(Beginning of Document passage)
This document defines a protocol for exchanging DNS messages over the Constrained Application Protocol (CoAP). These CoAP messages can be protected by DTLS-Secured CoAP (CoAPS) or Object Security for Constrained RESTful Environments (OSCORE) to provide encrypted DNS message exchange for constrained devices in the Internet of Things (IoT).

--- middle

Introduction

This document defines DNS over CoAP (DoC), a protocol to send DNS {{-dns}} queries and get DNS responses over the Constrained Application Protocol (CoAP) {{-coap}}. Each DNS query-response pair is mapped into a CoAP message exchange. Each CoAP message can be secured by DTLS {{-dtls12}} {{-dtls13}} or Object Security for Constrained RESTful Environments (OSCORE) {{-oscore}} to ensure message integrity and confidentiality.

The application use case of DoC is inspired by DNS over HTTPS {{-doh}} (DoH). DoC, however, aims for deployment in the constrained Internet of Things (IoT), which usually conflicts with the requirements introduced by HTTPS. Constrained IoT devices may be restricted in memory, power consumption, link layer frame sizes, throughput, and latency. They may only have a handful kilobytes of both RAM and ROM. They may sleep for long durations of time, after which they need to refresh the named resources they know about. Name resolution in such scenarios must take into account link layer frame sizes of only a few hundred bytes, bit rates in the magnitude of kilobits per second, and latencies of several seconds {{-constr-nodes}} {{-constr-nodes-bis}}.

In order not to be burdened by the resource requirements of TCP and HTTPS, constrained IoT devices could use DNS over DTLS {{-dodtls}}. In contrast to DNS over DTLS, DoC can take advantage of CoAP features to mitigate drawbacks of datagram-based communication. These features include: block-wise transfer {{-coap-blockwise}}, which solves the Path MTU problem of DNS over DTLS (see {{-dodtls, Section 5}}); CoAP proxies, which provide an additional level of caching; re-use of data structures for application traffic and DNS information, which saves memory on constrained devices.
(End of Document passage)
(Beginning of Extracted data)
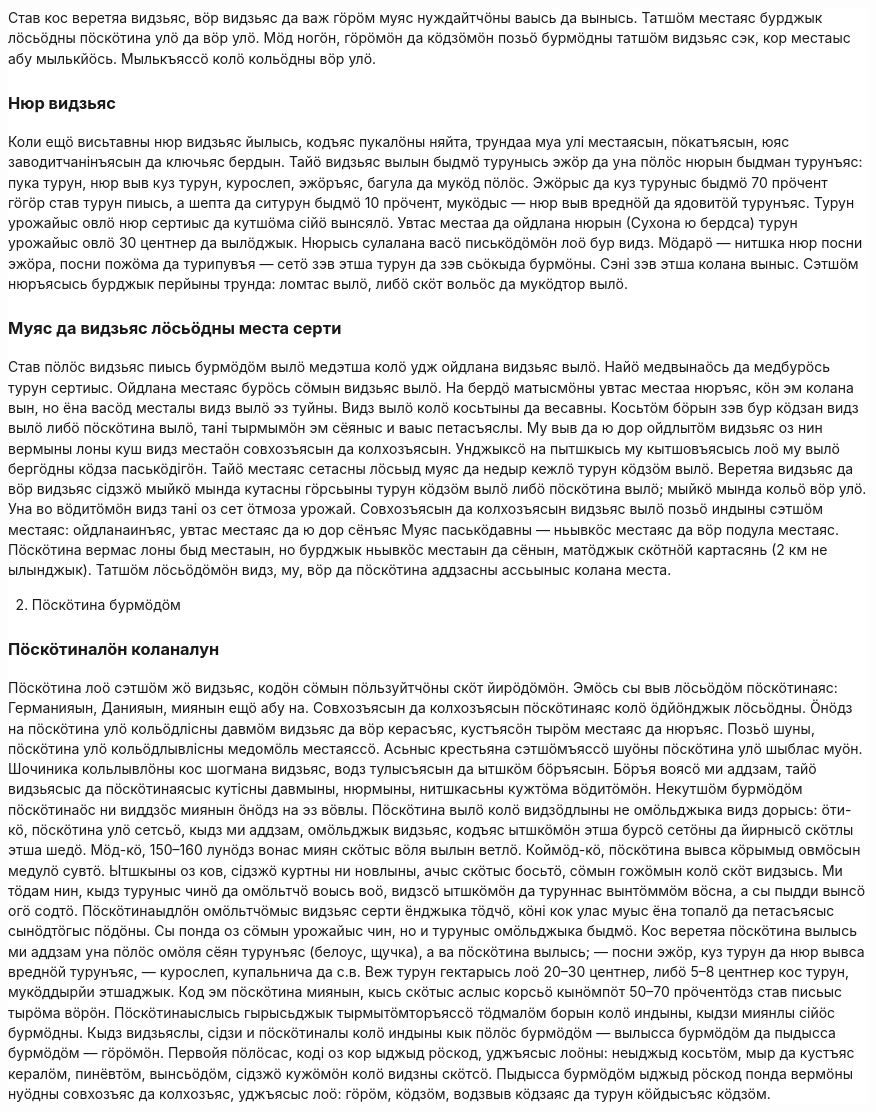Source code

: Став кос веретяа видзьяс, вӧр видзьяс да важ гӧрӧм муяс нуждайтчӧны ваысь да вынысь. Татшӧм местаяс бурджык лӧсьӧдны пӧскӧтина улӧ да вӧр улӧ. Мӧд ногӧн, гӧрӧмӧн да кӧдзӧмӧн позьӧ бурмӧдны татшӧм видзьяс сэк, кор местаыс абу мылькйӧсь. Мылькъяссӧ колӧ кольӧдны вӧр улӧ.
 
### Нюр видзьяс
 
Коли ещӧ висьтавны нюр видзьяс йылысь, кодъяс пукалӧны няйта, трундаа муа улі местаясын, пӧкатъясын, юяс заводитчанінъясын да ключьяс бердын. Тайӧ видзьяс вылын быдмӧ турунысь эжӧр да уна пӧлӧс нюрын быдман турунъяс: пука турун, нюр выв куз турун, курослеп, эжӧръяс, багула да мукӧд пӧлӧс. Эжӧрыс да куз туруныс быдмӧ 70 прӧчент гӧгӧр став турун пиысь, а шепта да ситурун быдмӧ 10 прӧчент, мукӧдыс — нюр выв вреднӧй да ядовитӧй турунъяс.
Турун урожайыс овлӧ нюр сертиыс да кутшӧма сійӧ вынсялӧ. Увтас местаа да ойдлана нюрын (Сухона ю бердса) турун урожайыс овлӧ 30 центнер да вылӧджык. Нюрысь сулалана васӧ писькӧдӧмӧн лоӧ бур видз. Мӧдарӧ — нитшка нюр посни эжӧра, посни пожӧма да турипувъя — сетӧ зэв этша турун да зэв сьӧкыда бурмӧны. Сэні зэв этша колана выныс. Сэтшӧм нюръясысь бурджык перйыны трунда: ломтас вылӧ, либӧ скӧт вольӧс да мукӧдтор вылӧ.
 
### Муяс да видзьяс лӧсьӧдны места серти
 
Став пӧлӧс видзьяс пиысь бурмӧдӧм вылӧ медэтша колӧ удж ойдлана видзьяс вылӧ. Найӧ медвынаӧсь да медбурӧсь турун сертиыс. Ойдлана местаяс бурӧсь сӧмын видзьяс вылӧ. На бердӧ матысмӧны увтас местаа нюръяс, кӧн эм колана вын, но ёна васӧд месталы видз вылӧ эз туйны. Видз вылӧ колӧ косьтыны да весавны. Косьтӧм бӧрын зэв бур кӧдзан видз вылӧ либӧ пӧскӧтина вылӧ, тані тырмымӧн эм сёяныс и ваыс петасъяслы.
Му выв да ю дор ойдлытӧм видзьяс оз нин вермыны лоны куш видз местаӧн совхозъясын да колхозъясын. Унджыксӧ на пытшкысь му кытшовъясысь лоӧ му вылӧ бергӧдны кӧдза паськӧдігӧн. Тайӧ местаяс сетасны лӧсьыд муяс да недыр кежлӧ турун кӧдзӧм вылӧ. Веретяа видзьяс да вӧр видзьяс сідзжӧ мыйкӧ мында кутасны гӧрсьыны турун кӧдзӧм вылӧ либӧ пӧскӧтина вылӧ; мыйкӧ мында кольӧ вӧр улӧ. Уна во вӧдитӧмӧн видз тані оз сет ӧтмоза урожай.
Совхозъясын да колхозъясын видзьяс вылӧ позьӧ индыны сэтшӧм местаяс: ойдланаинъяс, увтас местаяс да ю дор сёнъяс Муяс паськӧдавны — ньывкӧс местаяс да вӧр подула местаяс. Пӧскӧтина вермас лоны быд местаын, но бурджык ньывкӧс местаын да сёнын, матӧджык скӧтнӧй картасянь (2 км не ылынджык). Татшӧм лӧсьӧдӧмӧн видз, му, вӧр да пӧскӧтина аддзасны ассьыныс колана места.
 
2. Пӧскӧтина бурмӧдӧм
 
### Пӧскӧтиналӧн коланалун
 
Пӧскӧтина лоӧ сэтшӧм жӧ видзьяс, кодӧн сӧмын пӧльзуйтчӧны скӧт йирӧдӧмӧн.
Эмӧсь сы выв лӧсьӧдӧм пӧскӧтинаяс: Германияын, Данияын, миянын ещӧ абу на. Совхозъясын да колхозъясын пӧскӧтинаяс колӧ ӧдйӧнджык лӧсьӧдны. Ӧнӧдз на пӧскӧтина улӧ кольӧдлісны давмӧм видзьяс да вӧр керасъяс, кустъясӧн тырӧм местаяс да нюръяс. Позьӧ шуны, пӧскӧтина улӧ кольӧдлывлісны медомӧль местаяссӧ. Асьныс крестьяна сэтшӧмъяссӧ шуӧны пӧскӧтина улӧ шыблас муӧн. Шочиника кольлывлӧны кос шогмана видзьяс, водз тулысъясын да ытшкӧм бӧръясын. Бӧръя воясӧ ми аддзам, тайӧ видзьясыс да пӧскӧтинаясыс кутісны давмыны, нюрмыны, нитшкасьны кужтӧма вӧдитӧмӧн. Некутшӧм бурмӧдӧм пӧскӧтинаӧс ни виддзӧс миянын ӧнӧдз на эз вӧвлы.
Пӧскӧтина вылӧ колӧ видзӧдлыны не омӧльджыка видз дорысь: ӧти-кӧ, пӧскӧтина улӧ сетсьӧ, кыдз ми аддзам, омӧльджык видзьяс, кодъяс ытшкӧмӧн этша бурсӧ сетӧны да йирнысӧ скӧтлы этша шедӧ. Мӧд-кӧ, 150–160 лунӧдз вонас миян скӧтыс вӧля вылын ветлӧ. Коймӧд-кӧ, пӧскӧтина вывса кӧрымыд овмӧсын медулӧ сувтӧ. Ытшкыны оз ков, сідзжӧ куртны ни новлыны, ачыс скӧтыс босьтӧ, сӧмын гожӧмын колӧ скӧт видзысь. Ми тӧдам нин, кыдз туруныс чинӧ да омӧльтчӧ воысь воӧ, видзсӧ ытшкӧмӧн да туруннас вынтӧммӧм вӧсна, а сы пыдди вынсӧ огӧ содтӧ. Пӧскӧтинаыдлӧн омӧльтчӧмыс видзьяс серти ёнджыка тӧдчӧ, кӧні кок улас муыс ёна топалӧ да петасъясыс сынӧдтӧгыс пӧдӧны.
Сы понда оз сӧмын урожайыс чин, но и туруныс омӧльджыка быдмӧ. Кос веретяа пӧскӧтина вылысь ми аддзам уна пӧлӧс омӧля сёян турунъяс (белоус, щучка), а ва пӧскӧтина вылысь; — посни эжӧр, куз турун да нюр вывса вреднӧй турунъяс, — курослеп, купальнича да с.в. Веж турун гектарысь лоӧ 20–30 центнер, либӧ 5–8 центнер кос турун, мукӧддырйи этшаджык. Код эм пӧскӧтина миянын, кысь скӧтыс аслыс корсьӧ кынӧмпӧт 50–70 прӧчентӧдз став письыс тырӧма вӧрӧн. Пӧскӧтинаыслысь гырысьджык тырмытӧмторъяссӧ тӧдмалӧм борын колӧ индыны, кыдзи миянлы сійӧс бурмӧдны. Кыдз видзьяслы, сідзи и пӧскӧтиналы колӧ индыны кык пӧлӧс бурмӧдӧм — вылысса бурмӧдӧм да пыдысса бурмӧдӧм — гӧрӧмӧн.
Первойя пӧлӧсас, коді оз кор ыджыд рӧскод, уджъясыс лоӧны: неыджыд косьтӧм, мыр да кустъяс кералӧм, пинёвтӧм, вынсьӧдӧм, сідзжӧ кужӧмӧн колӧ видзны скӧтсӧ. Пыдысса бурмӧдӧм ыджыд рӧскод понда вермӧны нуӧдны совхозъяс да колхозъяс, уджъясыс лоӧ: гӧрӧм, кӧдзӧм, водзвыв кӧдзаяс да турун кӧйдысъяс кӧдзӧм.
(End of Extracted data)
Actions to take ▸
a) Answer these questions from the DNS over CoAP passage:
(i) Which two options can secure each CoAP message?
(ii) Which protocol inspired the application use case of DoC?
(iii) Which problem of DNS over DTLS does block-wise transfer solve?
b) Carry the DNS over CoAP passage forward from its final sentence.
The data items are not needed for what follows.

Answers by item ▸
a)
(i) DTLS or Object Security for Constrained RESTful Environments (OSCORE).
(ii) DNS over HTTPS (DoH).
(iii) The Path MTU problem.

b)
To avoid resource requirements of DTLS or TLS on top of UDP (e.g., introduced by DNS over DTLS {{-dodtls}} or DNS over QUIC {{-doq}}), DoC allows for lightweight message protection based on OSCORE.


              . FETCH coaps://[2001:db8::1]/
             /
            /
           CoAP request
+------+   [DNS query]   +------+   DNS query     .---------------.
| DoC  |---------------->| DoC  |--- --- --- --->|      DNS        |
|Client|<----------------|Server|<--- --- --- ---| Infrastructure  |
+------+  CoAP response  +------+  DNS response   '---------------'
          [DNS response]
   \                        /\                                 /
    '-----DNS over CoAP----'  '--DNS over UDP/HTTPS/QUIC/...--'

{: #fig-overview-arch title="Basic DoC architecture"}

The most important components of DoC can be seen in {{fig-overview-arch}}: a DoC client tries to resolve DNS information by sending DNS queries carried within CoAP requests to a DoC server. That DoC server is a DNS client (i.e., a stub or recursive resolver) that resolves DNS information by using other DNS transports such as DNS over UDP {{-dns}}, DNS over HTTPS {{-doh}}, or DNS over QUIC {{-doq}} when communicating with the upstream DNS infrastructure. Using that information, the DoC server then replies to the queries of the DoC client with DNS responses carried within CoAP responses.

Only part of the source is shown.